→ **Objectives**:
(A) Substitute "Asheville Tourists" for "Gastonia Spinners" in the passage about semi-pro baseball, beginning at the words "Every summer while" and stopping after "the big leagues.".
(B) Resume the account of playing semi-pro baseball in the Carolina League from the point where it stops.

→ **Text section**:
——
Every summer while I was in college I played semi-pro ball. After my freshman year I went back home to play for the Gastonia Spinners in what was called the Carolina League. They called that league an “outlaw” league because it used real professional players but it didn’t follow the rules of organized professional baseball. I got more experience in that league in 1937 than any other, outside the big leagues.

 

Some of those ball players in the old outlaw Carolina League were tough. They were just great ball players. I was just 17 years old and I really grew up. We had a manager named Frank Packard. He was one of the toughest managers I ever played for – I mean in my whole baseball career. He was particularly tough on pitchers. He would call ‘time out’ and then he would give pitchers Holy Hell. We went through so many players we had a team coming, one there, and one going. They were so anxious to win, but I made the ball club.
——
→ **Collected data**:
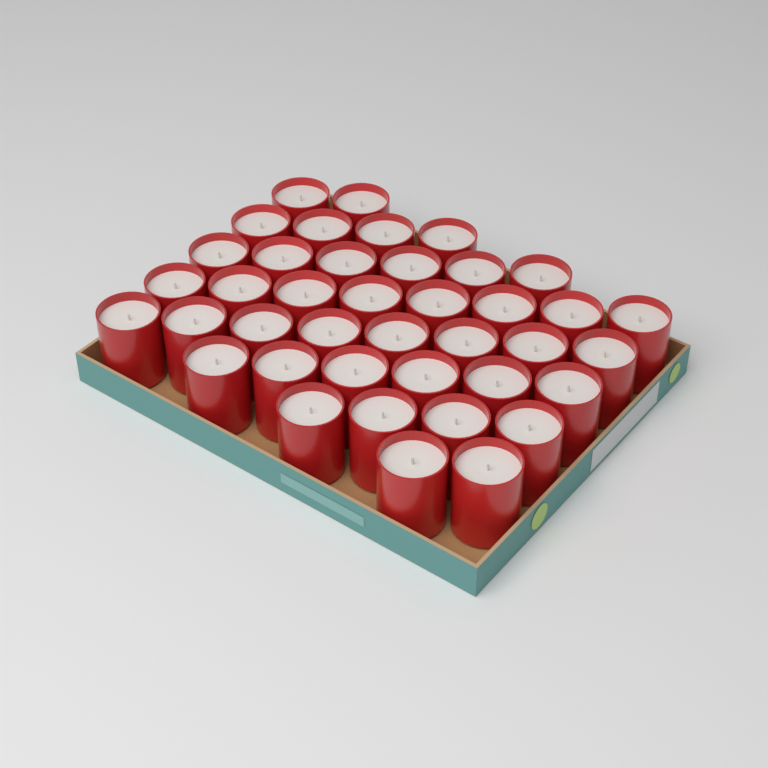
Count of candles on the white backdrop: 40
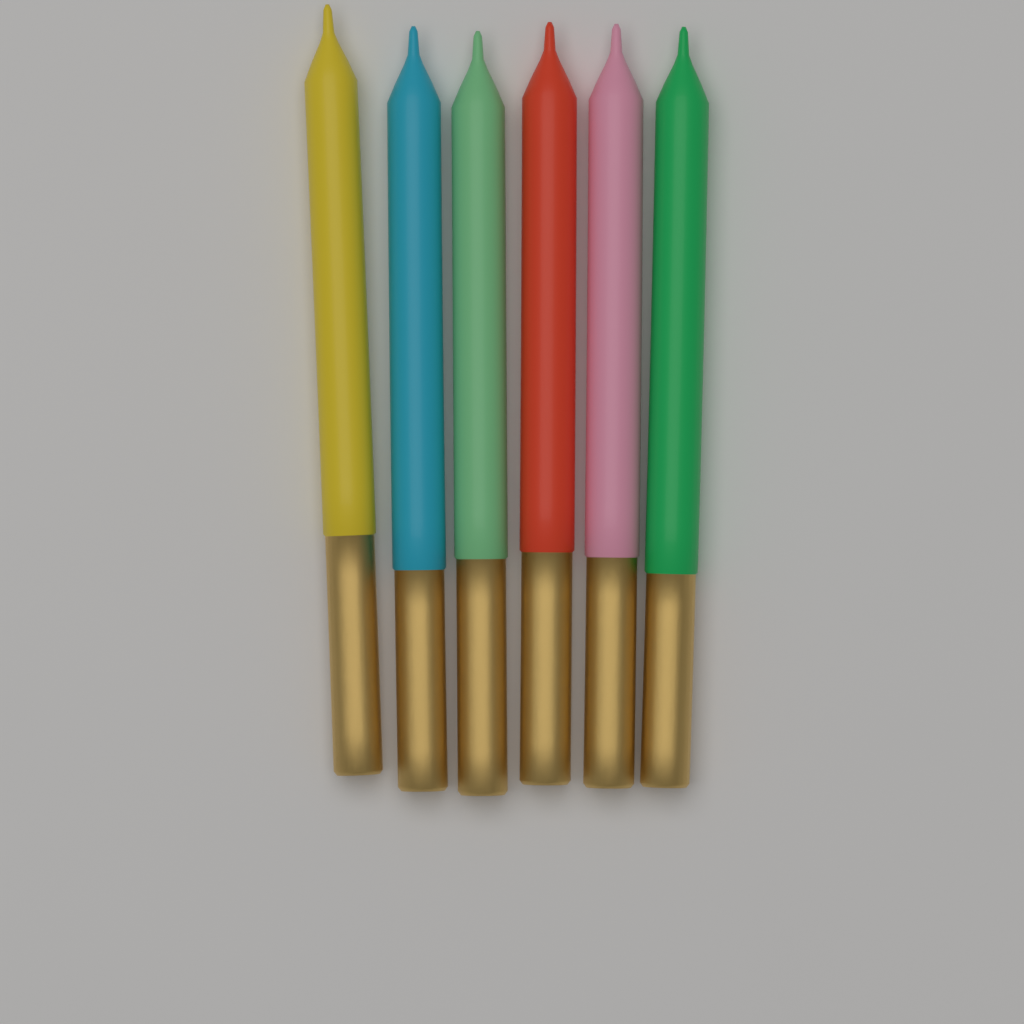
——
→ **Answers to the exercises**:
(A)
Every summer while I was in college I played semi-pro ball. After my freshman year I went back home to play for the Asheville Tourists in what was called the Carolina League. They called that league an “outlaw” league because it used real professional players but it didn’t follow the rules of organized professional baseball. I got more experience in that league in 1937 than any other, outside the big leagues.

(B)
I had been there a week or so –I’ll never forget this- there are always certain little things you remember in your career. I was struggling a little bit but in the 8th inning of a game – I forget who it was against- I hit a high fast ball over the left field fence and won the ball game. That sort of set me on fire and moved me forward. From then on I had a pretty good year. I was always a little better fielder than I was a hitter, but back in those days I could hold my own pretty good. Playing with those fellows gives you confidence. I could turn the double play as good as anyone.

 

That summer of 1937 I had the only fight I ever had in any league. I had a fight with a guy named George Andrews. He was a left-handed hitter, had his head shaved, and was probably in his 30s. He just didn’t like college players. I don’t know why. But we had a fight in the clubhouse in Concord. We had a real fight. I didn’t know I could fight that well. Frank Packard got rid of him the next day.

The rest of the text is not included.